I tried to model that in my head, avoiding Kris Kristofferson, whom I’d been picturing in a uniform for some time. “From the front or from the back?”
Forst paused on this question. “From the back.”
“It really works like that?”
“Everybody gets screwed,” Forst said.
About that time, I started watching my mother sleep.
* * *
Standing in the bedroom doorway, quietly eating my cereal, I would take her in: the skewed shape of her under fern-print sheets, the hair stuck to her face, the shine of her shoulders, rising and falling, an arm stretched across the empty space where my father would have been. At night I sometimes dreamed I could walk around and breathe underwater. I wondered what went through her mind as she slept off long nights at the lab, a place where she looked deep into people’s blood and tissue, gazed into tumors, trying to trace the history of cancer. I envied her for that ability, but I didn’t think she stopped to consider that people could miss a scoured lung or bad kidney, that in the hollow left behind, there was only emptiness, or worse, room for stranger things to grow. I didn’t think she ever watched me sleep, from my doorway, wondering what I was dreaming.

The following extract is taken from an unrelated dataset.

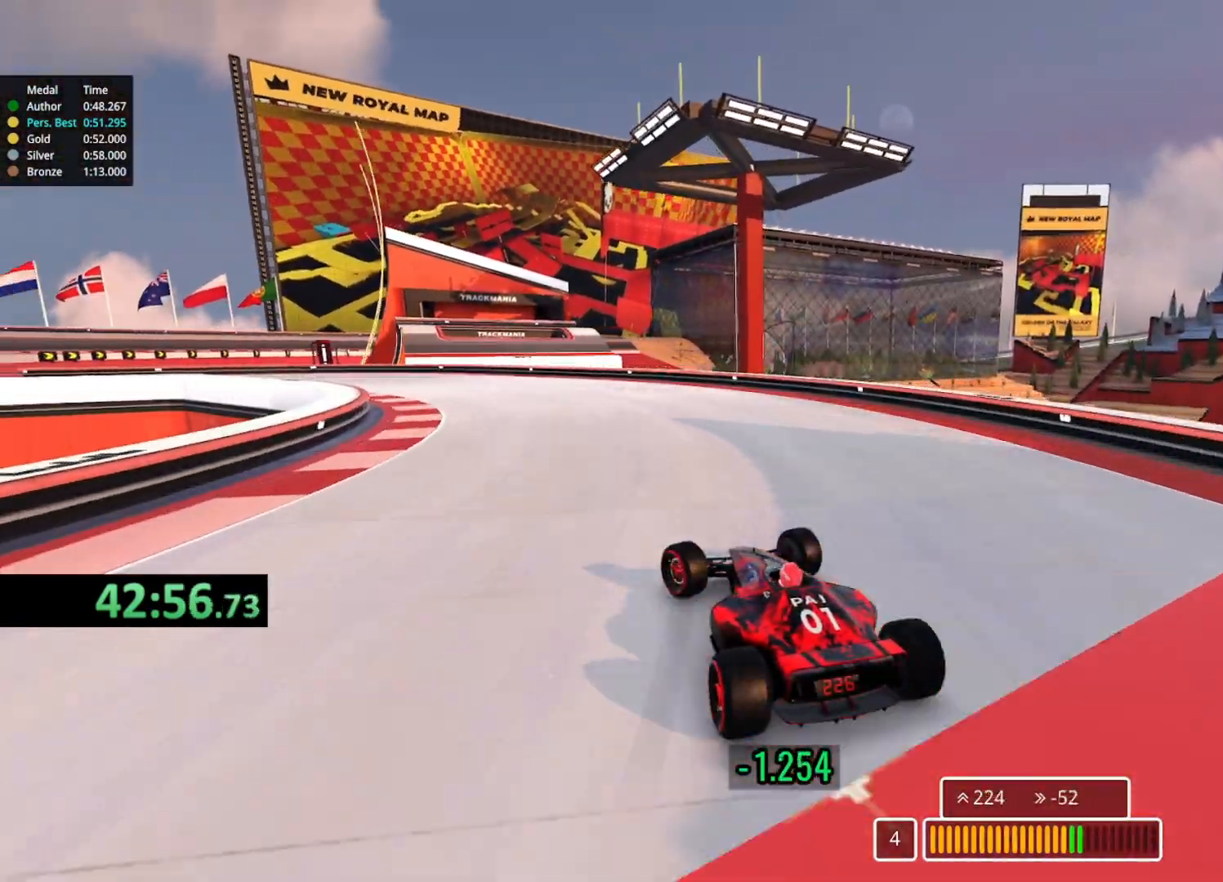
{"keys": ["left", "up"], "events": []}
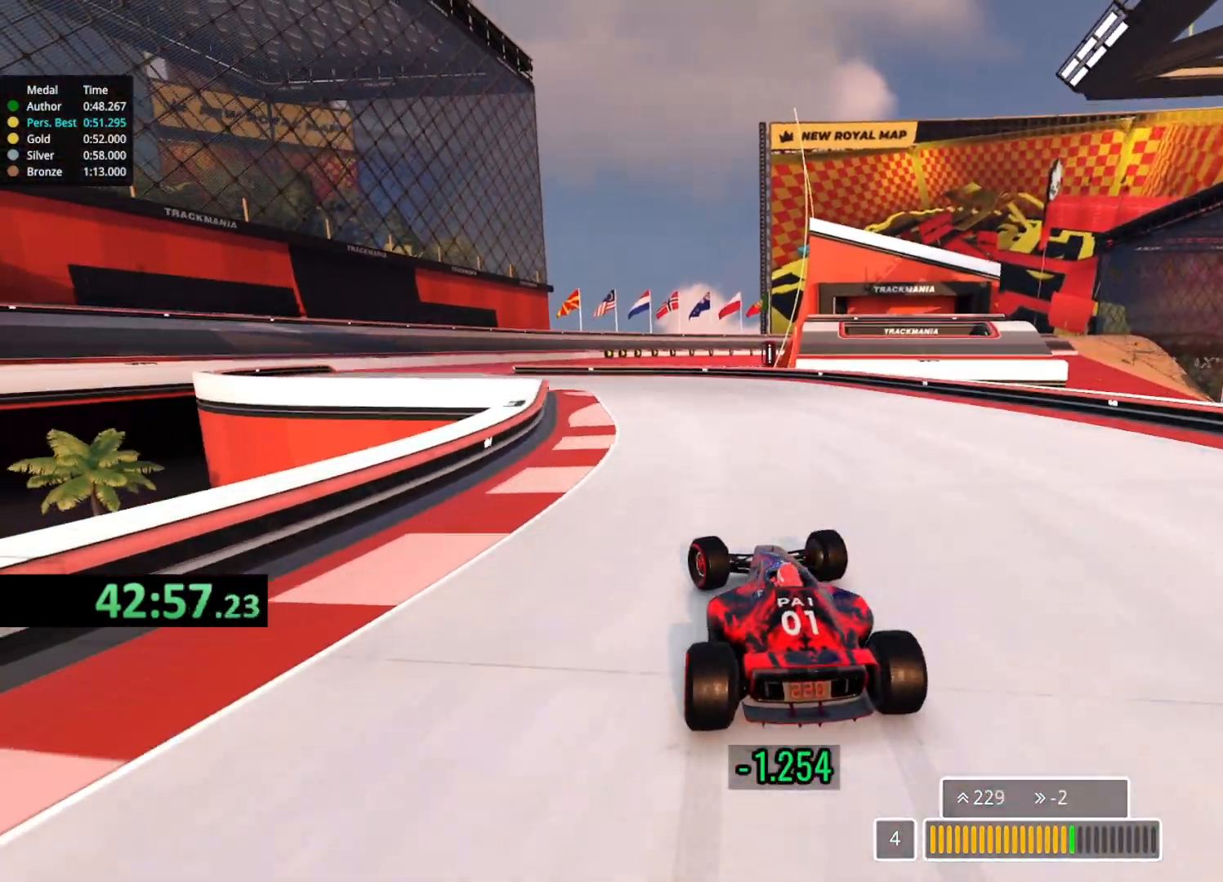
{"keys": ["left", "up"], "events": []}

Finally she caught me. I remember it was the week Ralph’s dog died. She sat up in bed and I saw her lab coat was still on. Patting the covers, she signaled for me to sit with her, but I didn’t want to. “Have it your way,” she said. “But I talked to your father last night.” She lit a cigarette, something else that had come with the shift change, while she paused to let that news sink in. “He wants to visit.”
She’d used this one before. “When?”
“Soon, baby. Think of it, all of us together again.”
“All the Wolverines,” I said.
“Don’t be like that. It will be good for you, having him around.”
“For how long?”
“I don’t know,” she said. She was still unused to the smoke, and she fanned it from her face, leaning, trying to get away from it. “You’ll love him. He’s handsome,” she said and closed her eyes for a moment, like maybe she was picturing him.
For some reason, I thought of that man in the movie theater just then.
“What’s the point?” I said and went to eat my breakfast.
That week I sorted a lot of tile. I wasn’t supposed to be at Ralph’s too early, and I remember Forst coming out in his bikini briefs, his hand shielding the bright morning light, to find me in his tile bin. I sat sorting on top of a stack of boxes, and it scared me to be near eye level with him. Once in a while one of the tiles would cut you, so I had a finger in my mouth as we looked at each other. I couldn’t explain what I was doing there and I didn’t try. Shuffling tiles into bins just made sense to me. They were something to hold. They had weight and purpose. I could see my reflection in some of them. Forst squinted at me for a long time, and then he seemed to understand something and went back inside. We didn’t even speak.